WHAT TO PRODUCE:
No picture belongs in the copy. Repeat each line below exactly.

[Excerpts from a dataset]
- - - - - - -

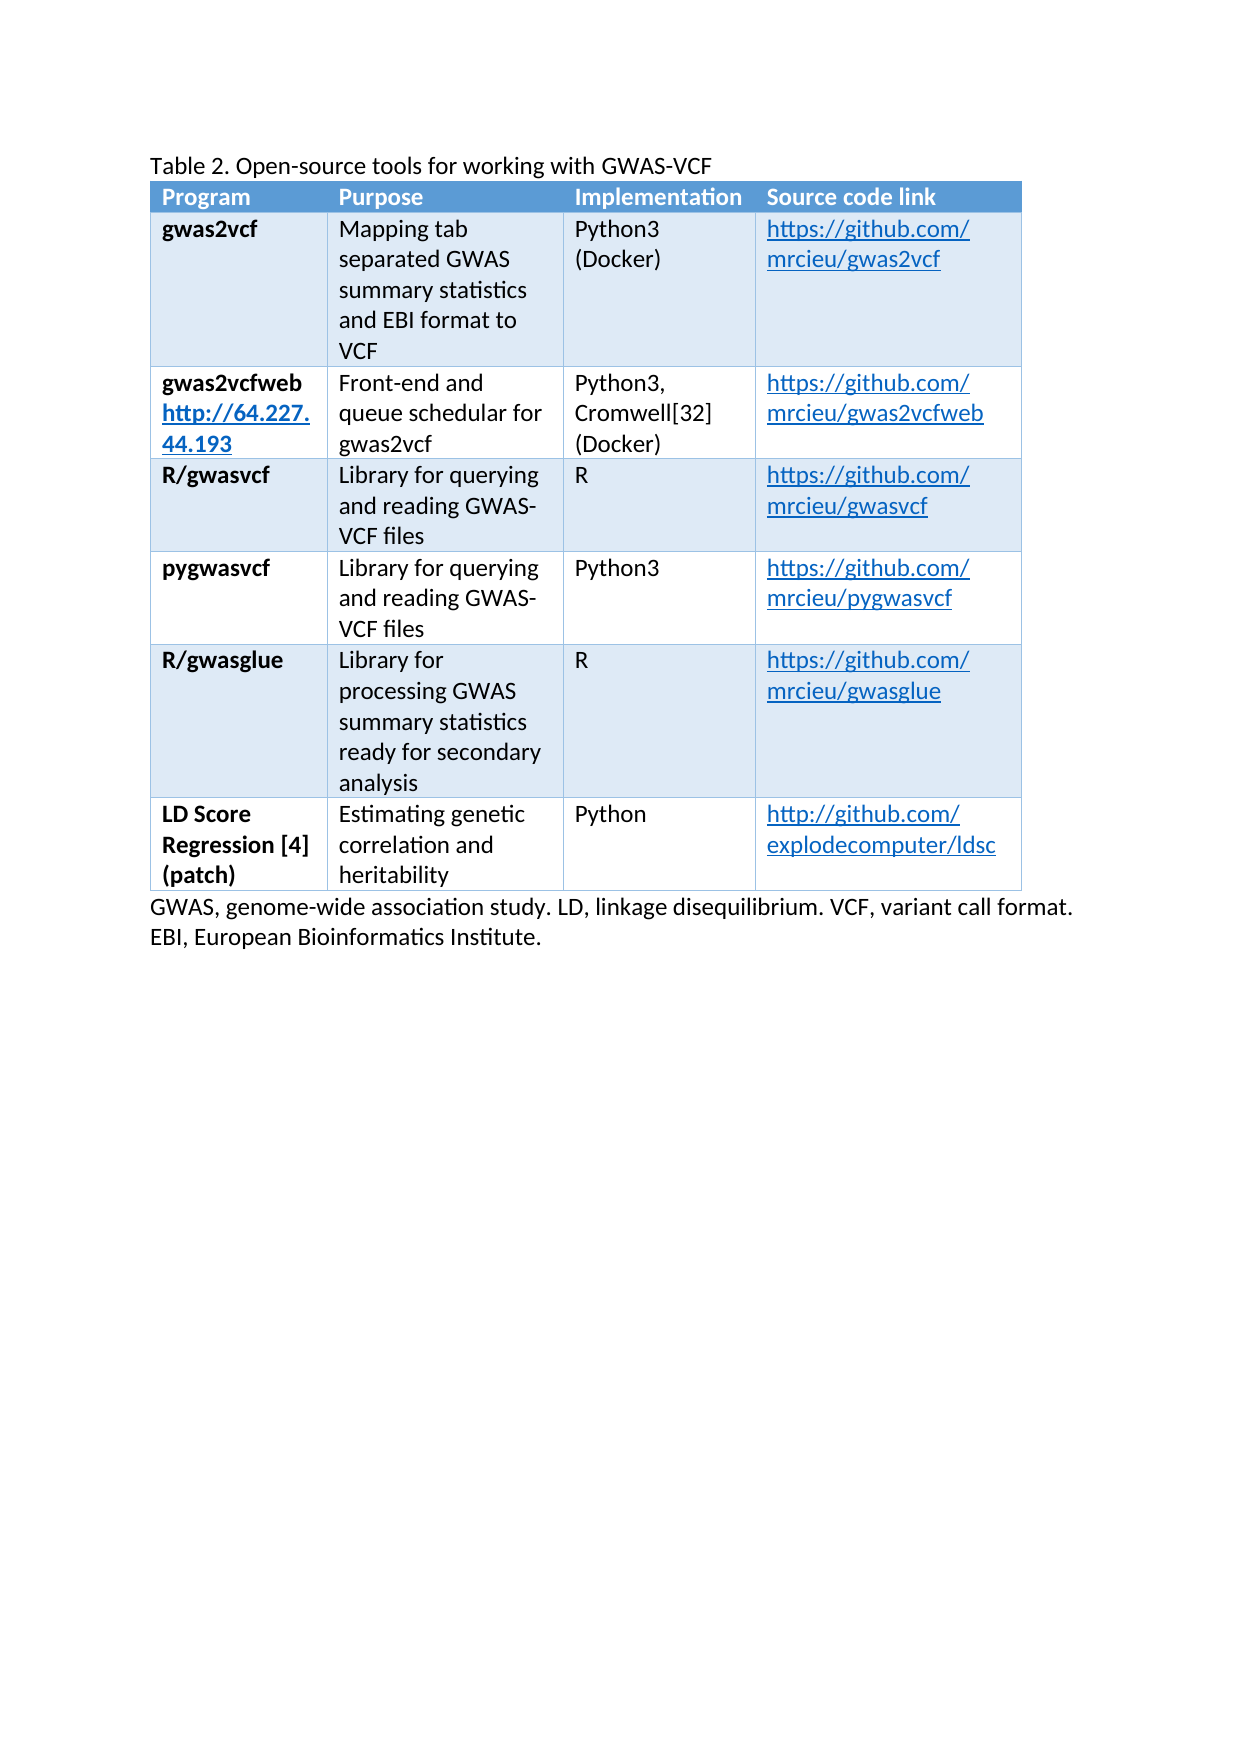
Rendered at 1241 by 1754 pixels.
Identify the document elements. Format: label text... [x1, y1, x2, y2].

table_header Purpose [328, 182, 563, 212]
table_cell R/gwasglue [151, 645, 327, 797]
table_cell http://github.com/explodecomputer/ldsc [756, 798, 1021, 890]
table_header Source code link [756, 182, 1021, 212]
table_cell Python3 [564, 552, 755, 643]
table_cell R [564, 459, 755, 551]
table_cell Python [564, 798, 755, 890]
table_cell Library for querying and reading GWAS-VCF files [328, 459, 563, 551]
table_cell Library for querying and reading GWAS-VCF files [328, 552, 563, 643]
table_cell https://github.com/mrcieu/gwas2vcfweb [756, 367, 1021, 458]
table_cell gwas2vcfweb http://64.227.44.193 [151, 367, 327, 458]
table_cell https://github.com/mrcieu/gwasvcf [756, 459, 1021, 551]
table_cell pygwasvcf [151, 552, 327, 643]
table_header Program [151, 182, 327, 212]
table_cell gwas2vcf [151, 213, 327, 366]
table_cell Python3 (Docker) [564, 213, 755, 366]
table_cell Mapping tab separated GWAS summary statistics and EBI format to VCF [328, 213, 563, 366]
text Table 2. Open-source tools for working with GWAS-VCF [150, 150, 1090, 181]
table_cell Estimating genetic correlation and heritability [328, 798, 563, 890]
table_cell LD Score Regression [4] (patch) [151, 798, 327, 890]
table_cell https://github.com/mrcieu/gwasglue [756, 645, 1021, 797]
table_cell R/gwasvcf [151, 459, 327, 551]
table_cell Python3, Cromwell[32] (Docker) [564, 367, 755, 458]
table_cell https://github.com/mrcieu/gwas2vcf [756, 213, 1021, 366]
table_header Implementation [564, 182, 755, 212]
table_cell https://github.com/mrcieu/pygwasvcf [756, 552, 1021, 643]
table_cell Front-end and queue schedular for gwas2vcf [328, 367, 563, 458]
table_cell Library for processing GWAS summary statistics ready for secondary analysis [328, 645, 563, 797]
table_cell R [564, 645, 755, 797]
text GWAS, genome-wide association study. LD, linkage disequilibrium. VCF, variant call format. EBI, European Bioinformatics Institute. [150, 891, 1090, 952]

- - - - - - -

EXERCISE ANSWER:
Rendered at 1241 by 1754 pixels.
Identify the document elements. Format: label text... [x1, y1, x2, y2].

table_header Purpose [328, 182, 563, 212]
table_cell R/gwasglue [151, 645, 327, 797]
table_cell http://github.com/explodecomputer/ldsc [756, 798, 1021, 890]
table_header Source code link [756, 182, 1021, 212]
table_cell Python3 [564, 552, 755, 643]
table_cell R [564, 459, 755, 551]
table_cell Python [564, 798, 755, 890]
table_cell Library for querying and reading GWAS-VCF files [328, 459, 563, 551]
table_cell Library for querying and reading GWAS-VCF files [328, 552, 563, 643]
table_cell https://github.com/mrcieu/gwas2vcfweb [756, 367, 1021, 458]
table_cell gwas2vcfweb http://64.227.44.193 [151, 367, 327, 458]
table_cell https://github.com/mrcieu/gwasvcf [756, 459, 1021, 551]
table_cell pygwasvcf [151, 552, 327, 643]
table_header Program [151, 182, 327, 212]
table_cell gwas2vcf [151, 213, 327, 366]
table_cell Python3 (Docker) [564, 213, 755, 366]
table_cell Mapping tab separated GWAS summary statistics and EBI format to VCF [328, 213, 563, 366]
text Table 2. Open-source tools for working with GWAS-VCF [150, 150, 1090, 181]
table_cell Estimating genetic correlation and heritability [328, 798, 563, 890]
table_cell LD Score Regression [4] (patch) [151, 798, 327, 890]
table_cell https://github.com/mrcieu/gwasglue [756, 645, 1021, 797]
table_cell R/gwasvcf [151, 459, 327, 551]
table_cell Python3, Cromwell[32] (Docker) [564, 367, 755, 458]
table_cell https://github.com/mrcieu/gwas2vcf [756, 213, 1021, 366]
table_header Implementation [564, 182, 755, 212]
table_cell https://github.com/mrcieu/pygwasvcf [756, 552, 1021, 643]
table_cell Front-end and queue schedular for gwas2vcf [328, 367, 563, 458]
table_cell Library for processing GWAS summary statistics ready for secondary analysis [328, 645, 563, 797]
table_cell R [564, 645, 755, 797]
text GWAS, genome-wide association study. LD, linkage disequilibrium. VCF, variant call format. EBI, European Bioinformatics Institute. [150, 891, 1090, 952]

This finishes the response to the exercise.